ABRUZZO. Nei mesi scorsi la Giunta Regionale ha approvato una delibera con la quale ha deciso di investire 1,3 milioni di euro per contrastare l’erosione costiera, vero e proprio flagello per moltissimi Comuni abruzzesi.
Sulla costa teatina saranno coinvolti Ortona, Fossacesia e Casalbordino, dove si comincerà con l’ennesimo ripascimento.
A Pescara i lavori sono iniziati nei giorni scorsi. Ma il Wwf protesta per questi interventi «tampone» che in realtà servirebbero a poco.

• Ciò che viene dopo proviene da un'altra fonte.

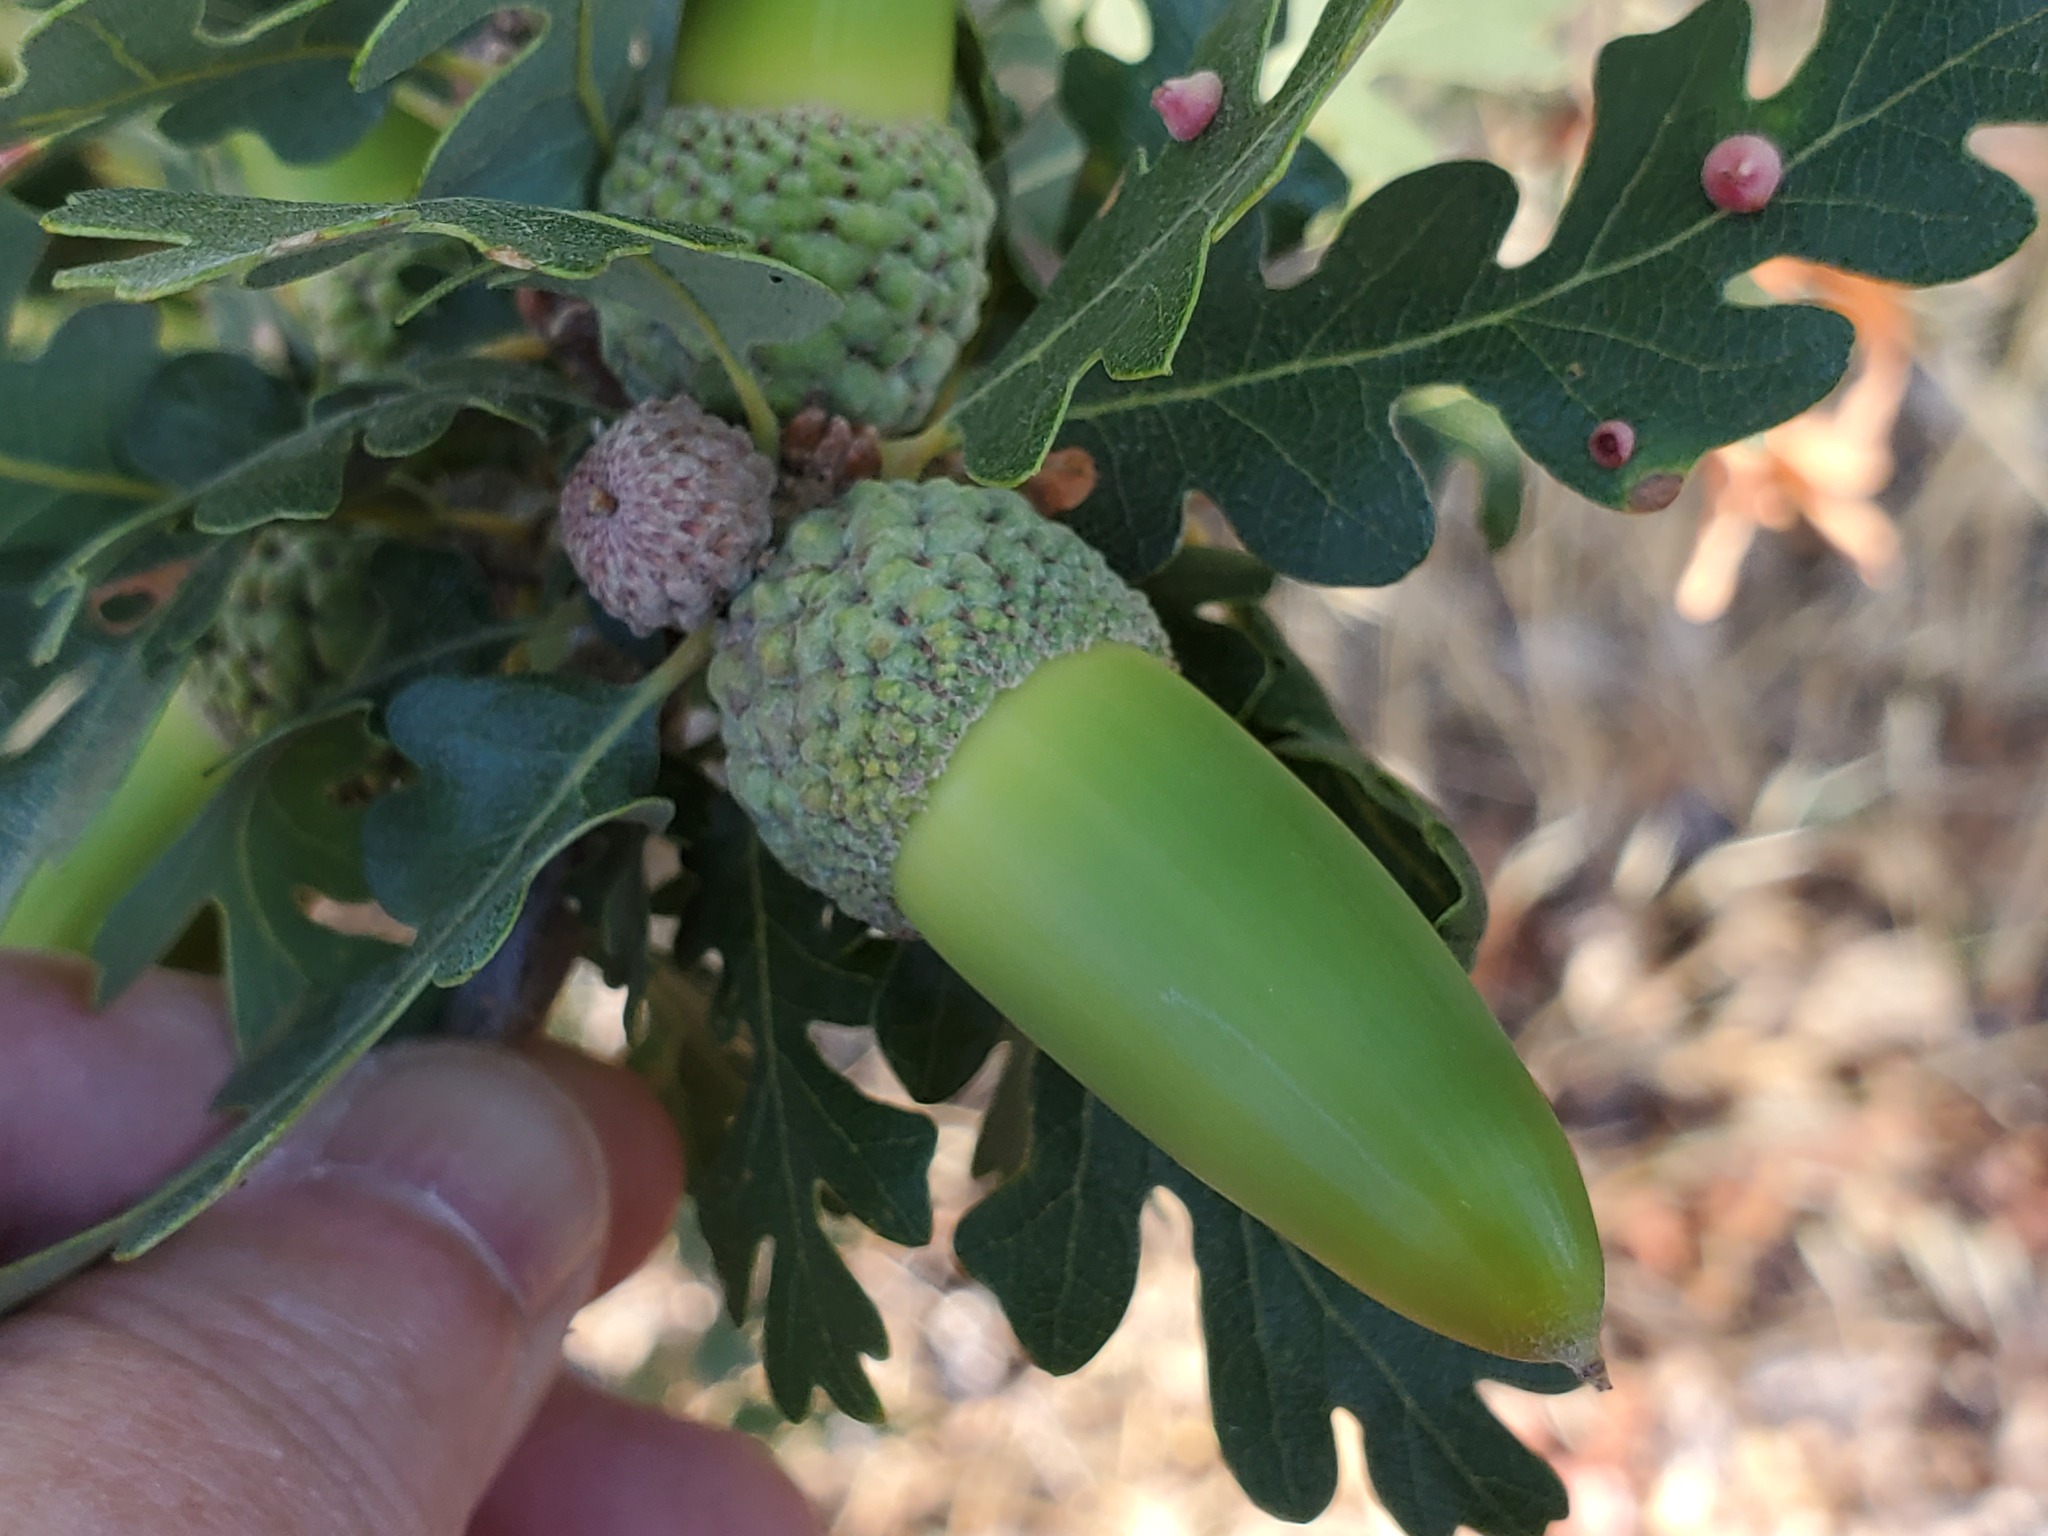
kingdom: Plantae
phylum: Tracheophyta
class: Magnoliopsida
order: Fagales
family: Fagaceae
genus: Quercus
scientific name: Quercus lobata
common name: Valley oak
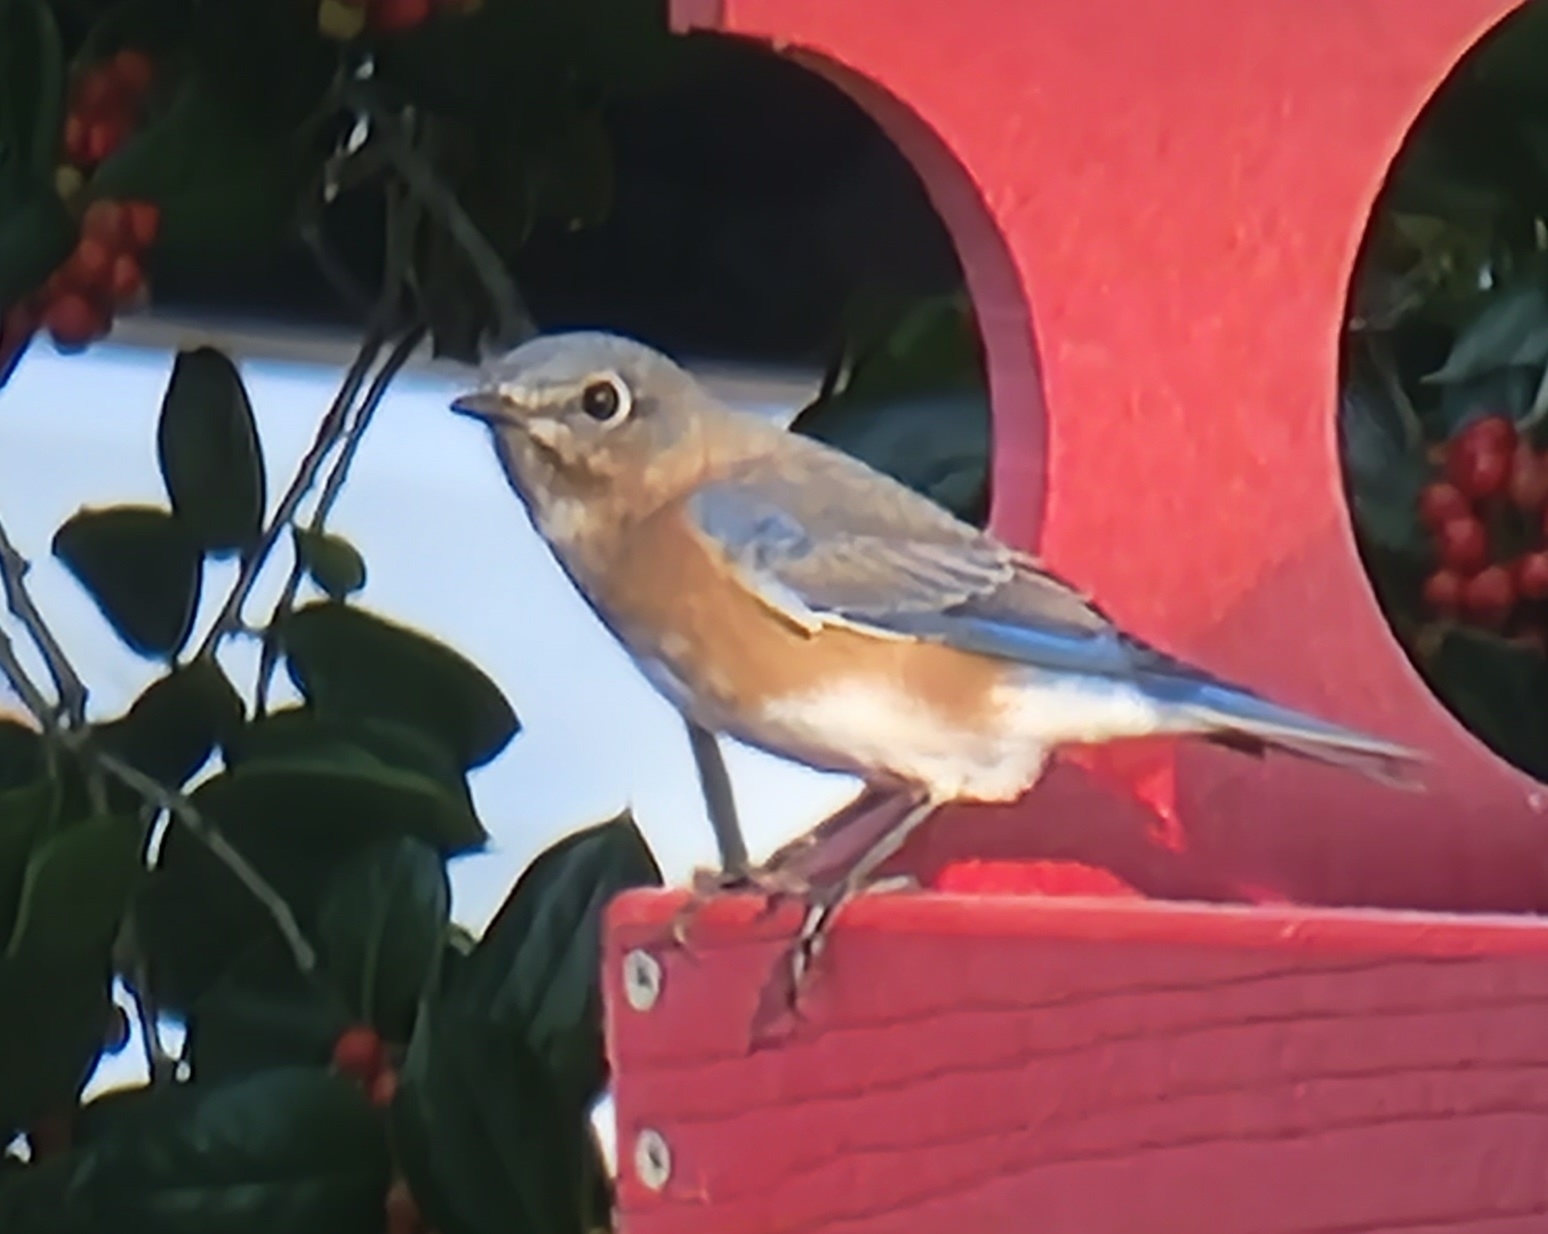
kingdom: Animalia
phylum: Chordata
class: Aves
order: Passeriformes
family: Turdidae
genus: Sialia
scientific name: Sialia sialis
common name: Eastern bluebird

«All’inizio del 2010», ricorda oggi Ines Palena, presidente associazione Wwf Zona Frentana e Costa Teatina Onlus, «criticammo aspramente, insieme ad altre associazioni ambientaliste, la scelta di puntare sul ripascimento come mezzo di contrasto all’erosione costiera. I mesi successivi dimostrarono quanto le nostre perplessità fossero fondate. Ad ottobre dello stesso anno, poco meno di 5 mesi dalla fine delle operazioni di ripascimento e prima ancora dell’arrivo delle prime vere mareggiate autunnali ed invernali, ben 10 metri dell’arenile erano già stati erosi (tra l’altro proprio in corrispondenza di alcuni dei principali stabilimenti balneari). Conserviamo ancora le foto dei rilevamenti effettuati da nostri attivisti».
L’associazione torna a chiedere di abbandonare la strada della continua “emergenzialità” e degli interventi di brevissima efficacia. «Questa mancanza di pianificazione non giova a nessuno», continua Palena, «porta solo ad immensi esborsi di fondi da parte della collettività per interventi che durano al massimo un’estate. Il problema erosivo è complesso e necessita di un approccio su larga scala e lungimirante, come quello indicato dal modello GIZC (Gestione Integrata della Zona Costiera), un modello di cui la Regione Abruzzo è stata pioniera negli anni ’90 con il progetto R.I.C.A.M.A., per poi abbandonarlo nei cassetti. Un modello di gestione raccomandato dall’Europa e già adoperato con successo in tante regioni italiane (come Marche, Emilia Romagna, Toscana e Lazio)».
L’associazione si augura che la futura Giunta Regionale voglia seguire l’approccio indicato dalla Gizc, «per garantire il giusto equilibrio tra sviluppo economico e valorizzazione ambientale, piuttosto che continuare a sperperare soldi nel tentativo di rincorrere le emergenze».
Da anni le varie assocaizioni contestano l'utilità di tali lavori che sono costati negli ultimi anni oltre 100 milioni di euro. Si tratta di lavori che vengono fatti ogni anno ma ogni anno ci sono nuove mergenze. Anche alcuni studiosi hanno più volte dimostrato che contro l'erosione non servono le barriere ec he la stessa erosione è causata dalle opere umane (porti e moli).